[TASK INPUT — start]
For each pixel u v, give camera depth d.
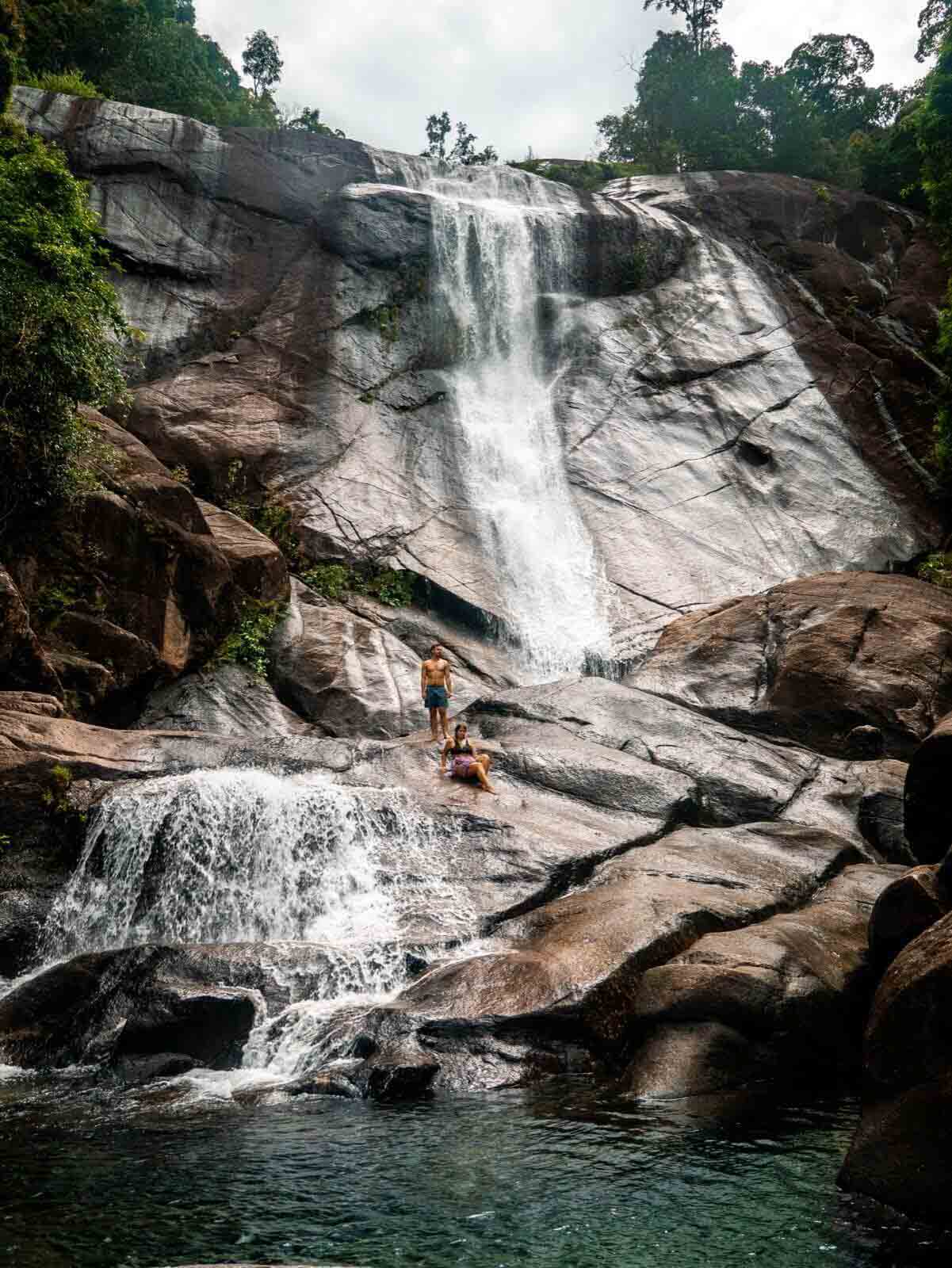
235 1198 5.84
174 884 11.98
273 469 23.89
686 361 29.39
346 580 22.31
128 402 21.50
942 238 30.66
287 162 30.20
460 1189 5.96
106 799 12.28
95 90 31.53
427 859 12.13
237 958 9.83
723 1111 7.42
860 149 40.34
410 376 27.56
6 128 19.16
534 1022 8.54
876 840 14.31
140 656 16.91
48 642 15.78
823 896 11.55
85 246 17.59
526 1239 5.28
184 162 28.34
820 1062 8.46
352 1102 7.69
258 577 20.09
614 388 28.52
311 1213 5.64
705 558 24.48
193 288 27.20
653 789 14.29
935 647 18.66
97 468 17.47
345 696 18.86
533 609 22.62
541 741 15.88
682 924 9.84
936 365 31.50
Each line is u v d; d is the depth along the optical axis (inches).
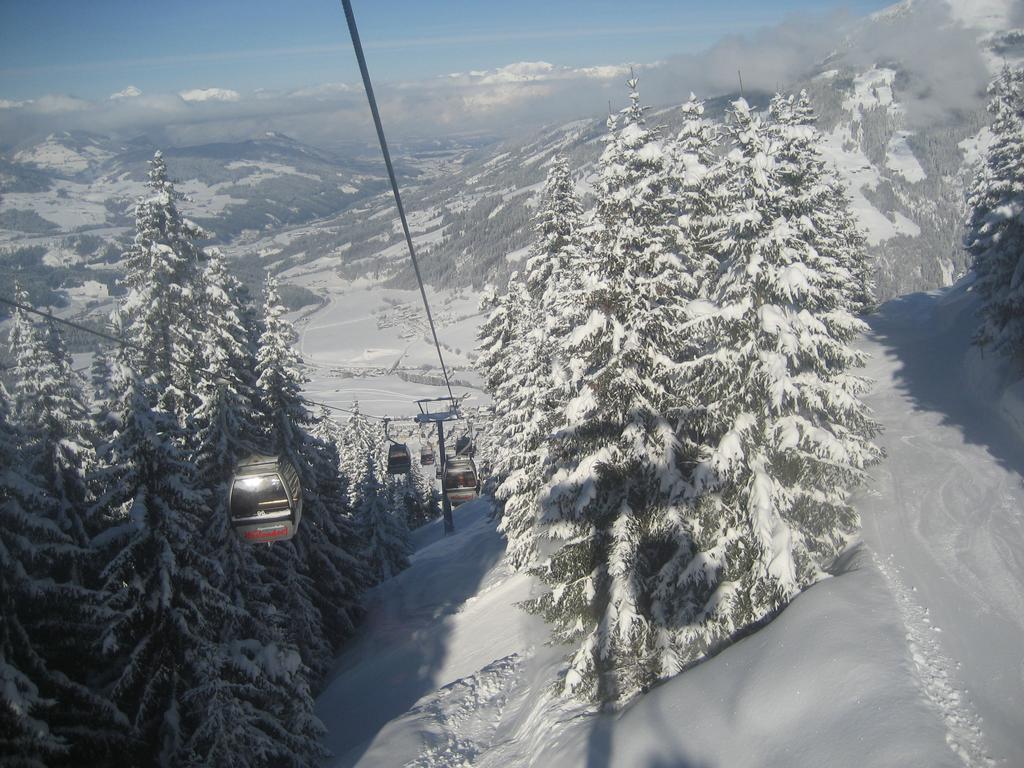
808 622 564.4
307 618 1069.8
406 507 2888.8
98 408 1088.2
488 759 705.6
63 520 805.9
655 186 650.2
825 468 626.8
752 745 481.4
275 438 1106.7
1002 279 1222.9
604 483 710.5
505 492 1054.4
[TASK INPUT — finish]
■ THE PROBLEM
Transcribe, without alteration, each line from the one with "140 656 16.91" through the last line of the data; no pictures belong in the copy.

■ PROBLEM SOLUTION
140 656 16.91
48 642 15.78
823 896 11.55
85 246 17.59
526 1239 5.28
184 162 28.34
820 1062 8.46
352 1102 7.69
258 577 20.09
614 388 28.52
311 1213 5.64
705 558 24.48
193 288 27.20
653 789 14.29
935 647 18.66
97 468 17.47
345 696 18.86
533 609 22.62
541 741 15.88
682 924 9.84
936 365 31.50
Each line is u v d; d is the depth along the optical axis (inches).
808 622 564.4
307 618 1069.8
406 507 2888.8
98 408 1088.2
488 759 705.6
63 520 805.9
655 186 650.2
825 468 626.8
752 745 481.4
275 438 1106.7
1002 279 1222.9
604 483 710.5
505 492 1054.4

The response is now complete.